Datuk Dato' Mohammed Suffian Bin Awang (born 1971) is the political secretary for the current Prime Minister of Malaysia. Suffian is the advisor for the Kuntao Tekpi Malaysia a martial art organization practicing the ancient art of Malay self-defence. He is also an UMNO Youth Exco.

Personal life
Mohamed Suffian bin Awang was born and raised in Kuantan, Pahang, Malaysia. He is married to Datin Mazita Binti Osman. The couple have four children Muhammad Muqreez (21 years old), Muhammad Musyreef (19 years old), Muhammad Meerza (15 years old) and Marissa Surfina (7 years old).

Education
Suffian Awang received his Diploma in Public Administration  and also his Bachelor of Laws (LLB) Hons. from Universiti Teknologi MARA Shah Alam.

Politics
Suffian Awang is the youth Chief of UMNO Youth Kuantan Division and also the Chairman of the Barisan Nasional Youth Lab.

International Seminar
Datuk Suffian Awang attended the Asean100, Leadership Forum 2007 on 22–23 August 2007 at The Melia Hotel, Hanoi, Vietnam. He represents UMNO Malaysia in presenting a case study on the political effects on youth.
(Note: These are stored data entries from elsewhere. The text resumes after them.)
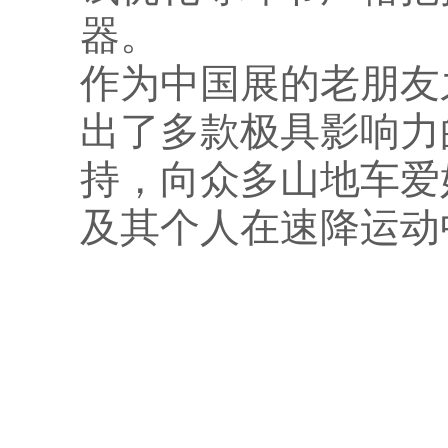
器。
作为中国展的老朋友
出了多款极具影响力
持，向众多山地车爱
及其个人在速降运动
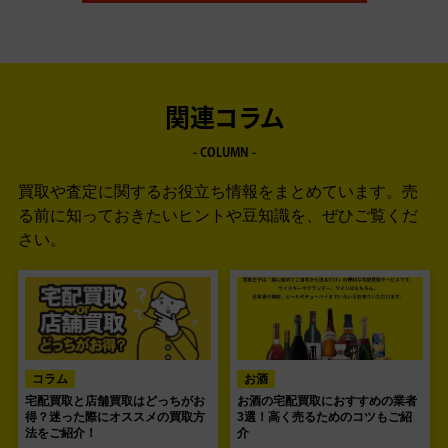
関連コラム
- COLUMN -
買取や査定に関するお役立ち情報をまとめています。
売
る前に知っておきたいヒントや豆知識を、ぜひご覧くだ
さい。
コラム
お酒
宅配買取と店舗買取はどっちがお
お酒の宅配買取におすすめの業者
得？迷った際にオススメの買取方
3選！高く売るためのコツもご紹
法をご紹介！
介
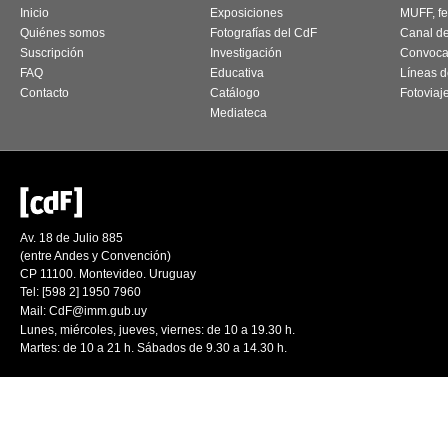
Inicio
Exposiciones
MUFF, fes
Quiénes somos
Fotografías del CdF
Canal d
Suscripción
Investigación
Convoca
FAQ
Educativa
Líneas d
Contacto
Catálogo
Fotoviaj
Mediateca
Av. 18 de Julio 885
(entre Andes y Convención)
CP 11100. Montevideo. Uruguay
Tel: [598 2] 1950 7960
Mail:
CdF@imm.gub.uy
Lunes, miércoles, jueves, viernes: de 10 a 19.30 h.
Martes: de 10 a 21 h. Sábados de 9.30 a 14.30 h.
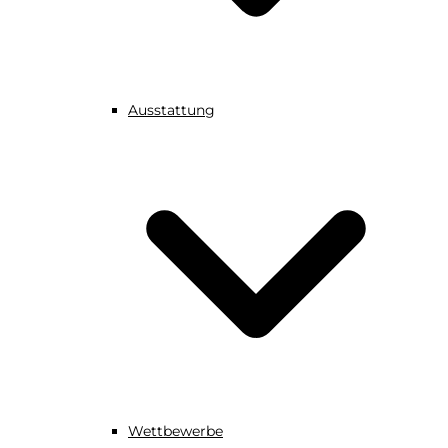
Ausstattung
Wettbewerbe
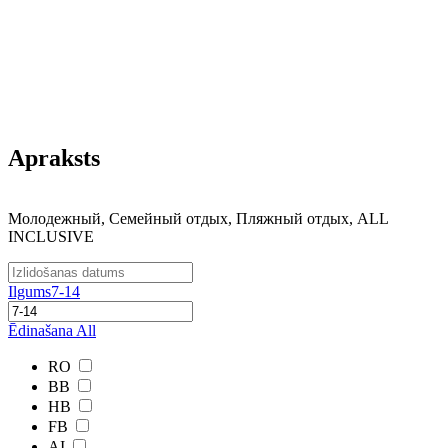
Apraksts
Молодежный, Семейный отдых, Пляжный отдых, ALL
INCLUSIVE
Ilgums
7-14
Ēdinašana
All
RO
BB
HB
FB
AI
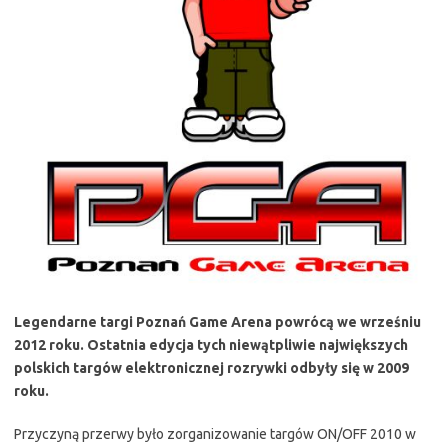
Legendarne targi Poznań Game Arena powrócą we wrześniu
2012 roku. Ostatnia edycja tych niewątpliwie największych
polskich targów elektronicznej rozrywki odbyły się w 2009
roku.
Przyczyną przerwy było zorganizowanie targów ON/OFF 2010 w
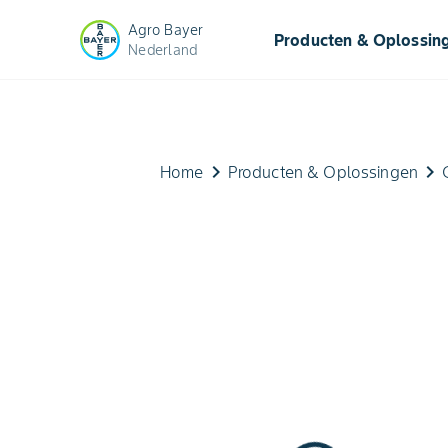
Agro Bayer
Producten & Oplossin
Nederland
keyboard_arrow_right
keyboard_arrow_right
Home
Producten & Oplossingen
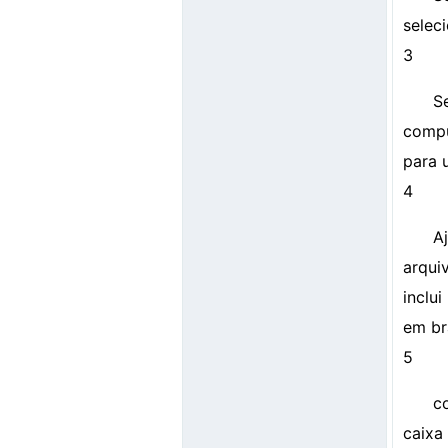
selec
3
S
compu
para 
4
A
arqui
inclu
em br
5
c
caixa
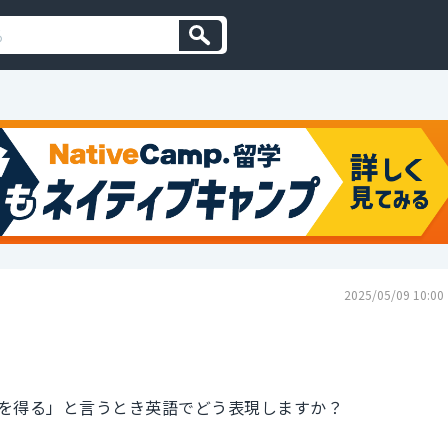
2025/05/09 10:00
を得る」と言うとき英語でどう表現しますか？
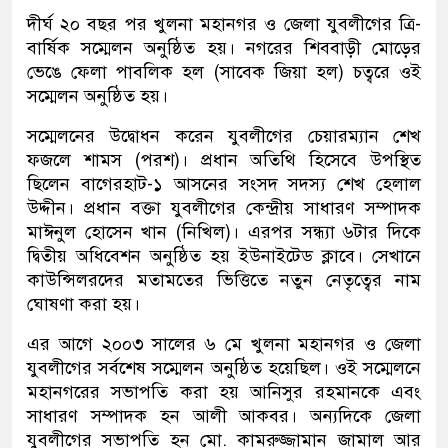
দীর্ঘ ২০ বছর পর খুলনা মহানগর ও জেলা যুবলীগের ত্রি-
বার্ষিক সম্মেলন অনুষ্ঠিত হয়। নগরের শিববাড়ী মোড়ের
ভেঙে ফেলা পাবলিক হল (সাবেক জিয়া হল) চত্বরে ওই
সম্মেলন অনুষ্ঠিত হয়।
সম্মেলনের উদ্বোধন করেন যুবলীগের চেয়ারম্যান শেখ
ফজলে শামস (পরশ)। প্রধান অতিথি হিসেবে উপস্থিত
ছিলেন বাগেরহাট-১ আসনের সংসদ সদস্য শেখ হেলাল
উদ্দীন। প্রধান বক্তা যুবলীগের কেন্দ্রীয় সাধারণ সম্পাদক
মাঈনুল হোসেন খান (নিখিল)। এরপর সন্ধ্যা ৬টার দিকে
দ্বিতীয় অধিবেশন অনুষ্ঠিত হয় ইউনাইটেড ক্লাবে। সেখানে
কাউন্সিলরদের মতামতের ভিত্তিতে নতুন নেতৃত্বের নাম
ঘোষণা করা হয়।
এর আগে ২০০৩ সালের ৬ মে খুলনা মহানগর ও জেলা
যুবলীগের সর্বশেষ সম্মেলন অনুষ্ঠিত হয়েছিল। ওই সম্মেলনে
মহানগরের সভাপতি করা হয় আনিসুর রহমানকে এবং
সাধারণ সম্পাদক হন আলী আকবর। অন্যদিকে জেলা
যুবলীগের সভাপতি হন মো. কামরুজ্জামান জামাল আর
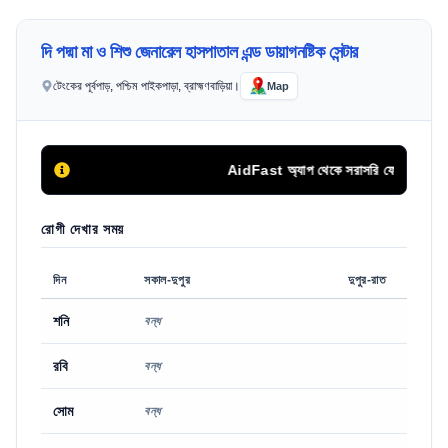
দি পদ্মা মা ও শিশু জেনারেল হাসপাতাল এন্ড ডায়াগনষ্টিক সেন্টার
টেংকের পূর্বপাড়, পশ্চিম পাইকপাড়া, ব্রাহ্মণবাড়িয়া।
Map
AidFast অ্যাপ থেকে সরাসরি ফোন কলের মাধ্যম
রোগী দেখার সময়
দিন
সকাল-দুপুর
দুপুর-রাত
শনি
বন্ধ
রবি
বন্ধ
সোম
বন্ধ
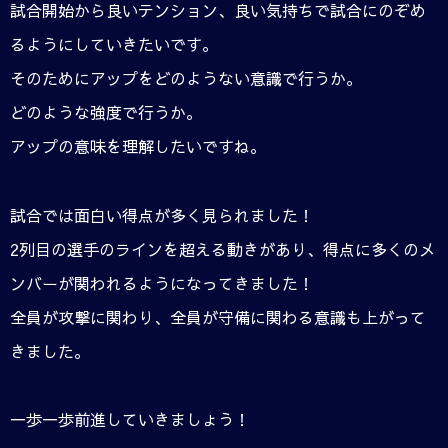
試合開始から良いテンション、良い気持ちで試合にのぞめ
るようにしていきたいです。
そのためにアップをどのようない意識で行うか。
どのような強度で行うか。
アップの意味を理解したいですね。
試合では面白い得点が多く見られました！
2列目の選手のラインを超える動きがあり、得点に多くのメ
ンバーが関われるようになってきました！
全員が攻撃に関わり、全員が守備に関わる意識も上がって
きました。
一歩一歩前進していきましょう！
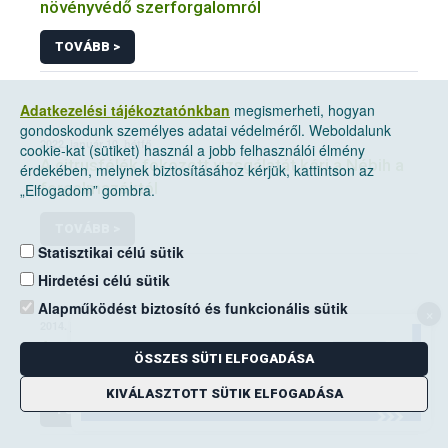
növényvédő szerforgalomról
TOVÁBB >
Adatkezelési tájékoztatónkban
megismerheti, hogyan
gondoskodunk személyes adatai védelméről. Weboldalunk
2022. január 10, hétfő
cookie-kat (sütiket) használ a jobb felhasználói élmény
A citrusfélék fokozott vizsgálatát kéri a Nébih a
érdekében, melynek biztosításához kérjük, kattintson az
forgalmazóktól
„Elfogadom” gombra.
TOVÁBB >
Statisztikai célú sütik
Hirdetési célú sütik
Alapműködést biztosító és funkcionális sütik
×
2014. június 14, szombat
A mezei pocok elleni védekezési kötelezettség
ÖSSZES SÜTI ELFOGADÁSA
a földhasználók kiemelt feladata
KIVÁLASZTOTT SÜTIK ELFOGADÁSA
TOVÁBB >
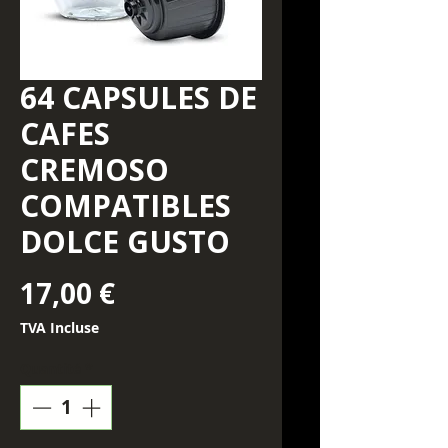
64 CAPSULES DE
CAFES
CREMOSO
COMPATIBLES
DOLCE GUSTO
Prix
17,00 €
TVA Incluse
Quantité
*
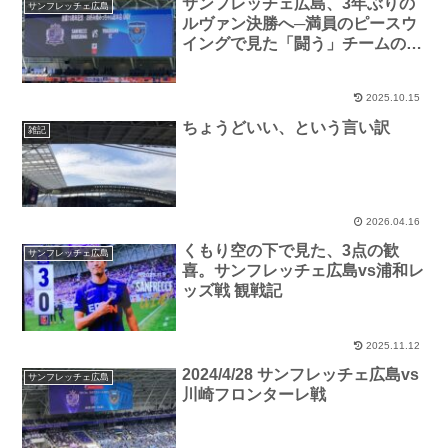
サンフレッチェ広島、3年ぶりの
サンフレッチェ広島
ルヴァン決勝へ─満員のピースウ
イングで見た「闘う」チームの
姿。
2025.10.15
ちょうどいい、という言い訳
雑記
2026.04.16
くもり空の下で見た、3点の歓
サンフレッチェ広島
喜。サンフレッチェ広島vs浦和レ
ッズ戦 観戦記
2025.11.12
2024/4/28 サンフレッチェ広島vs
サンフレッチェ広島
川崎フロンターレ戦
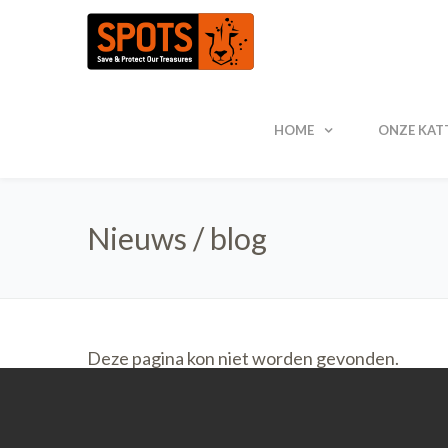
HOME
ONZE KAT
Nieuws / blog
Deze pagina kon niet worden gevonden.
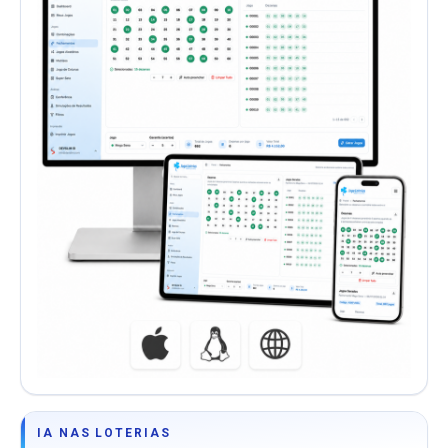
IA NAS LOTERIAS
International Visitor Leadership Program of the United States Department of State “Citizen Participation in a Democracy” on June 26 – July 17, 2008, Washington, D.C. (Representing UMNO Malaysia).

2012 Republican National Convention, Tampa Bay Florida on 27–29 August 2012. (Representing UMNO Malaysia).

Facts
Suffian Awang's father, Awang Ahmad 81, is a member of EBAAM (Ex-British Army Association of Malaysia).